(Problem to work on) Update the listing below by changing each "Laureaci" to "Finaliści" and keeping every other line and word the same.
....
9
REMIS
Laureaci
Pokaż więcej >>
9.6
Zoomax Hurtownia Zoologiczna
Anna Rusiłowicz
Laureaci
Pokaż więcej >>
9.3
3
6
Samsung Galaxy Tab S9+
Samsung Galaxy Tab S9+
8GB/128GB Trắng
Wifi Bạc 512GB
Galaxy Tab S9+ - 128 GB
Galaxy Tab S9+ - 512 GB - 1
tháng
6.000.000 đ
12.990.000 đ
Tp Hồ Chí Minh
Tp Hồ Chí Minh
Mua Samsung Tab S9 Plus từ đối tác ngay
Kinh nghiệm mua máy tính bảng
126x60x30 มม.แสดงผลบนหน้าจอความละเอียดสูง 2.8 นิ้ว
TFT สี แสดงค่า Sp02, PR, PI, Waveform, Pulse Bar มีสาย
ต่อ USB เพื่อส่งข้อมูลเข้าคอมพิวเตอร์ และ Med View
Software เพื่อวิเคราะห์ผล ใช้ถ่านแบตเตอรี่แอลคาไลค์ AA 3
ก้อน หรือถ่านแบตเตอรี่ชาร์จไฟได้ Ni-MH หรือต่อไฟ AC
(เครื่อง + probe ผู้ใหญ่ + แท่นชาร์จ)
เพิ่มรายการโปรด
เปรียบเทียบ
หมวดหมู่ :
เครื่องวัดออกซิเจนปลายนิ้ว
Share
....
(Answer space)
9
REMIS
Finaliści
Pokaż więcej >>
9.6
Zoomax Hurtownia Zoologiczna
Anna Rusiłowicz
Finaliści
Pokaż więcej >>
9.3
3
6
Samsung Galaxy Tab S9+
Samsung Galaxy Tab S9+
8GB/128GB Trắng
Wifi Bạc 512GB
Galaxy Tab S9+ - 128 GB
Galaxy Tab S9+ - 512 GB - 1
tháng
6.000.000 đ
12.990.000 đ
Tp Hồ Chí Minh
Tp Hồ Chí Minh
Mua Samsung Tab S9 Plus từ đối tác ngay
Kinh nghiệm mua máy tính bảng
126x60x30 มม.แสดงผลบนหน้าจอความละเอียดสูง 2.8 นิ้ว
TFT สี แสดงค่า Sp02, PR, PI, Waveform, Pulse Bar มีสาย
ต่อ USB เพื่อส่งข้อมูลเข้าคอมพิวเตอร์ และ Med View
Software เพื่อวิเคราะห์ผล ใช้ถ่านแบตเตอรี่แอลคาไลค์ AA 3
ก้อน หรือถ่านแบตเตอรี่ชาร์จไฟได้ Ni-MH หรือต่อไฟ AC
(เครื่อง + probe ผู้ใหญ่ + แท่นชาร์จ)
เพิ่มรายการโปรด
เปรียบเทียบ
หมวดหมู่ :
เครื่องวัดออกซิเจนปลายนิ้ว
Share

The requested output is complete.